BEGIN

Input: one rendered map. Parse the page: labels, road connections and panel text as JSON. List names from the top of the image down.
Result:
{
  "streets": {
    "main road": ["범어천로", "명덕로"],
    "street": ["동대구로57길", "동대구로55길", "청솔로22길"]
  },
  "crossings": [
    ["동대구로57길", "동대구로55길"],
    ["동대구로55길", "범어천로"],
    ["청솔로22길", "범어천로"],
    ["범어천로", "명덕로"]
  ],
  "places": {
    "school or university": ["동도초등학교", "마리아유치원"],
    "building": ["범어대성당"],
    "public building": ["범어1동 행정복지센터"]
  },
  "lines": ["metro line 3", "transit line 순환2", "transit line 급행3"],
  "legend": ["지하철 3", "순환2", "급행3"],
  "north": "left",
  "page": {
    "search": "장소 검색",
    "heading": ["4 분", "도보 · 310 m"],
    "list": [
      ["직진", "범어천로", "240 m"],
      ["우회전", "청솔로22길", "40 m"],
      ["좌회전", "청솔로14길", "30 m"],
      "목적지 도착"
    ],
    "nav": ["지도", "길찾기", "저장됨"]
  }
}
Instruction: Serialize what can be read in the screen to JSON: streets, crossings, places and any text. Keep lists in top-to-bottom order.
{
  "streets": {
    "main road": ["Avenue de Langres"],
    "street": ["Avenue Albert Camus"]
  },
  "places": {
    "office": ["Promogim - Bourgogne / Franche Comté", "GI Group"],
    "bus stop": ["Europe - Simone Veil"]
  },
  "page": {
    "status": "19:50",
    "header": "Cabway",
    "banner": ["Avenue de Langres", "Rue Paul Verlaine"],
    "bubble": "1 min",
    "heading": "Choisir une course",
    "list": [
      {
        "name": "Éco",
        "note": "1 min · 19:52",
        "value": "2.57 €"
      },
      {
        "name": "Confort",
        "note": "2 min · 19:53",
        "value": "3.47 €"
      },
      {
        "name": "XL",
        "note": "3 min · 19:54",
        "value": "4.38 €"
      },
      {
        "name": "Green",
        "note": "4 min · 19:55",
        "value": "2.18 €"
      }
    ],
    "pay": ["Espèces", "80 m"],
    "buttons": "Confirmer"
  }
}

END

Required action –
Reproduce the material exactly, from the first line to the last.

Answer to the exercise –
Input: one rendered map. Parse the page: labels, road connections and panel text as JSON. List names from the top of the image down.
Result:
{
  "streets": {
    "main road": ["범어천로", "명덕로"],
    "street": ["동대구로57길", "동대구로55길", "청솔로22길"]
  },
  "crossings": [
    ["동대구로57길", "동대구로55길"],
    ["동대구로55길", "범어천로"],
    ["청솔로22길", "범어천로"],
    ["범어천로", "명덕로"]
  ],
  "places": {
    "school or university": ["동도초등학교", "마리아유치원"],
    "building": ["범어대성당"],
    "public building": ["범어1동 행정복지센터"]
  },
  "lines": ["metro line 3", "transit line 순환2", "transit line 급행3"],
  "legend": ["지하철 3", "순환2", "급행3"],
  "north": "left",
  "page": {
    "search": "장소 검색",
    "heading": ["4 분", "도보 · 310 m"],
    "list": [
      ["직진", "범어천로", "240 m"],
      ["우회전", "청솔로22길", "40 m"],
      ["좌회전", "청솔로14길", "30 m"],
      "목적지 도착"
    ],
    "nav": ["지도", "길찾기", "저장됨"]
  }
}
Instruction: Serialize what can be read in the screen to JSON: streets, crossings, places and any text. Keep lists in top-to-bottom order.
{
  "streets": {
    "main road": ["Avenue de Langres"],
    "street": ["Avenue Albert Camus"]
  },
  "places": {
    "office": ["Promogim - Bourgogne / Franche Comté", "GI Group"],
    "bus stop": ["Europe - Simone Veil"]
  },
  "page": {
    "status": "19:50",
    "header": "Cabway",
    "banner": ["Avenue de Langres", "Rue Paul Verlaine"],
    "bubble": "1 min",
    "heading": "Choisir une course",
    "list": [
      {
        "name": "Éco",
        "note": "1 min · 19:52",
        "value": "2.57 €"
      },
      {
        "name": "Confort",
        "note": "2 min · 19:53",
        "value": "3.47 €"
      },
      {
        "name": "XL",
        "note": "3 min · 19:54",
        "value": "4.38 €"
      },
      {
        "name": "Green",
        "note": "4 min · 19:55",
        "value": "2.18 €"
      }
    ],
    "pay": ["Espèces", "80 m"],
    "buttons": "Confirmer"
  }
}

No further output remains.